START DATA FOR THIS EXERCISE
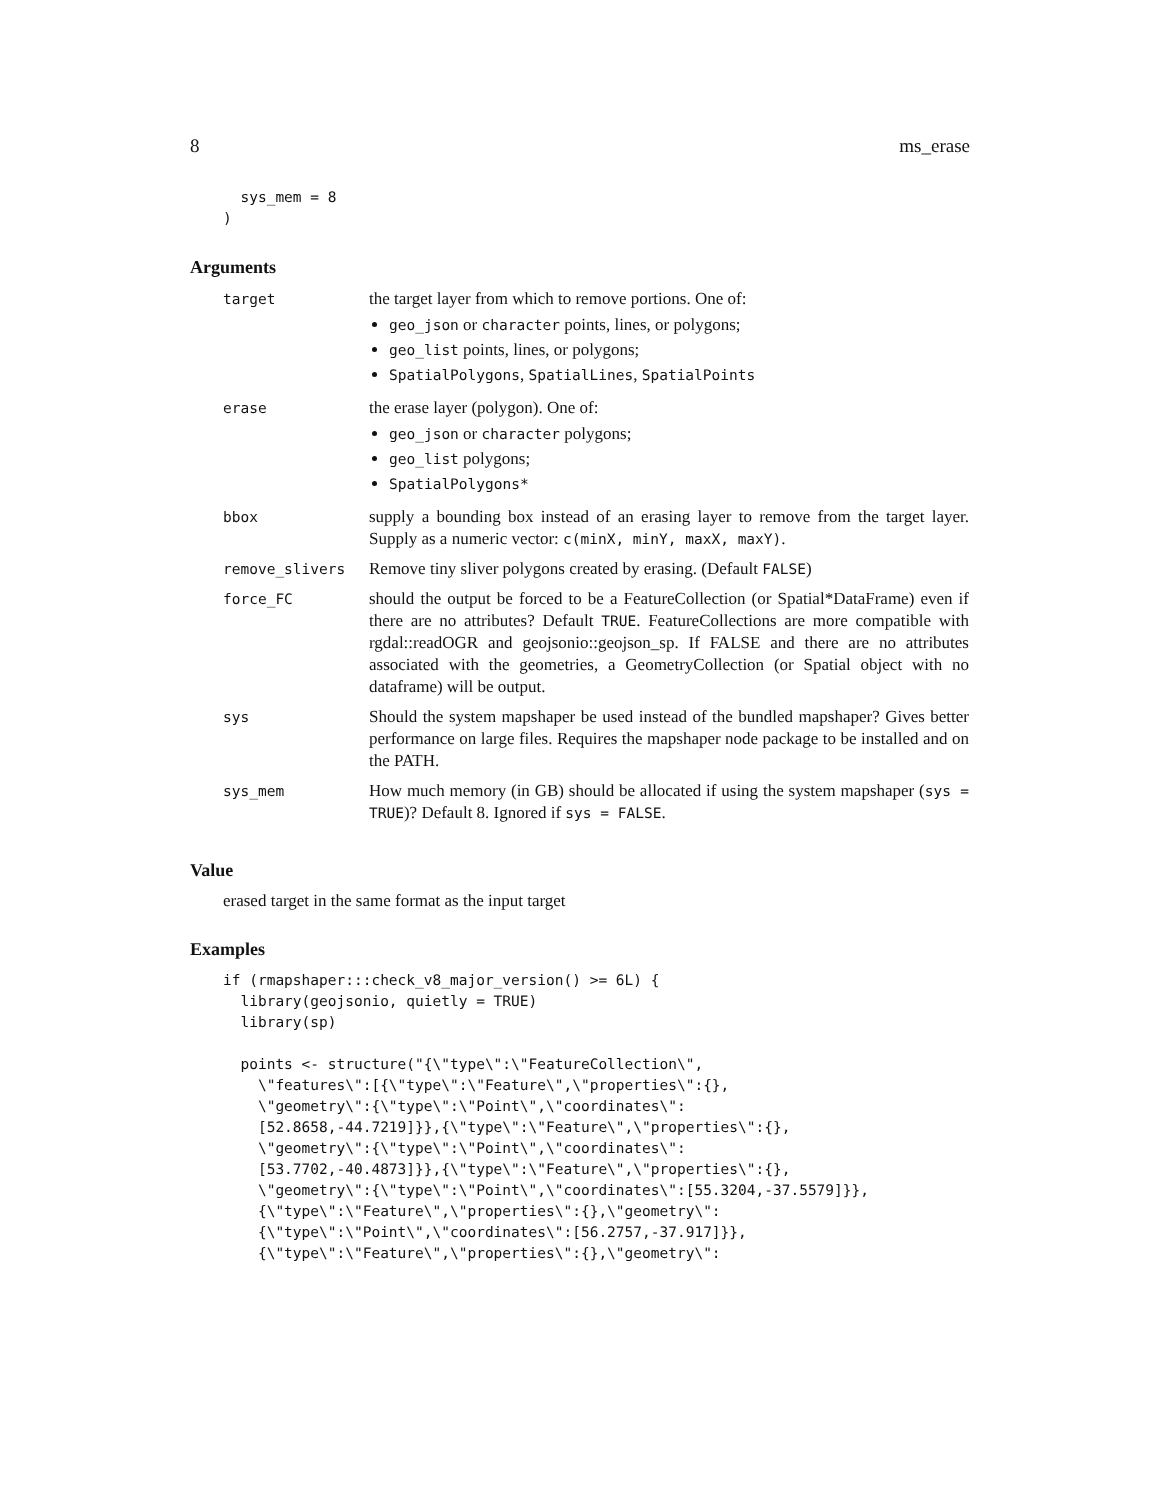8 ms_erase
  sys_mem = 8
)
Arguments
| target | the target layer from which to remove portions. One of: geo_json or character points, lines, or polygons; geo_list points, lines, or polygons; SpatialPolygons , SpatialLines , SpatialPoints |
| erase | the erase layer (polygon). One of: geo_json or character polygons; geo_list polygons; SpatialPolygons* |
| bbox | supply a bounding box instead of an erasing layer to remove from the target layer. Supply as a numeric vector: c(minX, minY, maxX, maxY) . |
| remove_slivers | Remove tiny sliver polygons created by erasing. (Default FALSE ) |
| force_FC | should the output be forced to be a FeatureCollection (or Spatial*DataFrame) even if there are no attributes? Default TRUE . FeatureCollections are more compatible with rgdal::readOGR and geojsonio::geojson_sp. If FALSE and there are no attributes associated with the geometries, a GeometryCollection (or Spatial object with no dataframe) will be output. |
| sys | Should the system mapshaper be used instead of the bundled mapshaper? Gives better performance on large files. Requires the mapshaper node package to be installed and on the PATH. |
| sys_mem | How much memory (in GB) should be allocated if using the system mapshaper ( sys = TRUE )? Default 8. Ignored if sys = FALSE . |
Value
erased target in the same format as the input target
Examples
if (rmapshaper:::check_v8_major_version() >= 6L) {
  library(geojsonio, quietly = TRUE)
  library(sp)

  points <- structure("{\"type\":\"FeatureCollection\",
    \"features\":[{\"type\":\"Feature\",\"properties\":{},
    \"geometry\":{\"type\":\"Point\",\"coordinates\":
    [52.8658,-44.7219]}},{\"type\":\"Feature\",\"properties\":{},
    \"geometry\":{\"type\":\"Point\",\"coordinates\":
    [53.7702,-40.4873]}},{\"type\":\"Feature\",\"properties\":{},
    \"geometry\":{\"type\":\"Point\",\"coordinates\":[55.3204,-37.5579]}},
    {\"type\":\"Feature\",\"properties\":{},\"geometry\":
    {\"type\":\"Point\",\"coordinates\":[56.2757,-37.917]}},
    {\"type\":\"Feature\",\"properties\":{},\"geometry\":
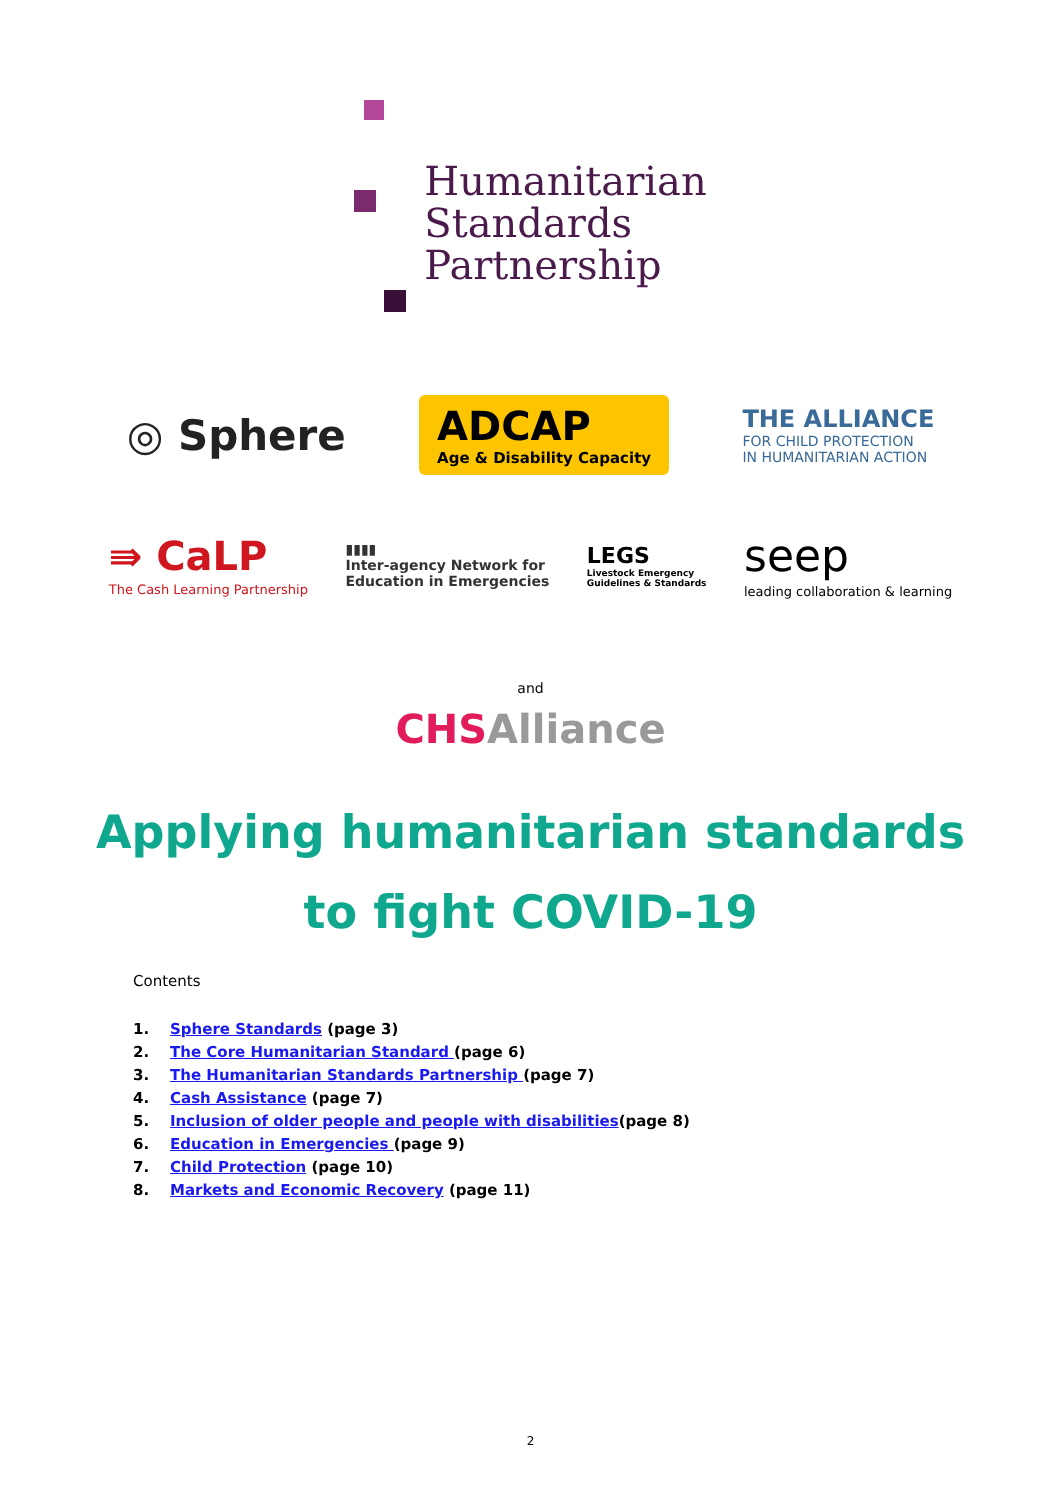Humanitarian
Standards
Partnership
◎ Sphere
ADCAP
Age & Disability Capacity
THE ALLIANCE
FOR CHILD PROTECTION
IN HUMANITARIAN ACTION
⇛ CaLP
The Cash Learning Partnership
▮▮▮▮
Inter-agency Network for
Education in Emergencies
LEGS
Livestock Emergency
Guidelines & Standards
seep
leading collaboration & learning
and
CHS Alliance
Applying humanitarian standards
to fight COVID-19
Contents
1. Sphere Standards (page 3)
2. The Core Humanitarian Standard (page 6)
3. The Humanitarian Standards Partnership (page 7)
4. Cash Assistance (page 7)
5. Inclusion of older people and people with disabilities(page 8)
6. Education in Emergencies (page 9)
7. Child Protection (page 10)
8. Markets and Economic Recovery (page 11)
2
END DATA FOR THIS EXERCISE
DESCRIPTION OF THE TASK: In the records above, find each line with the string "Partnership" and list it.

TASK SOLUTION:
Partnership
The Cash Learning Partnership
3. The Humanitarian Standards Partnership (page 7)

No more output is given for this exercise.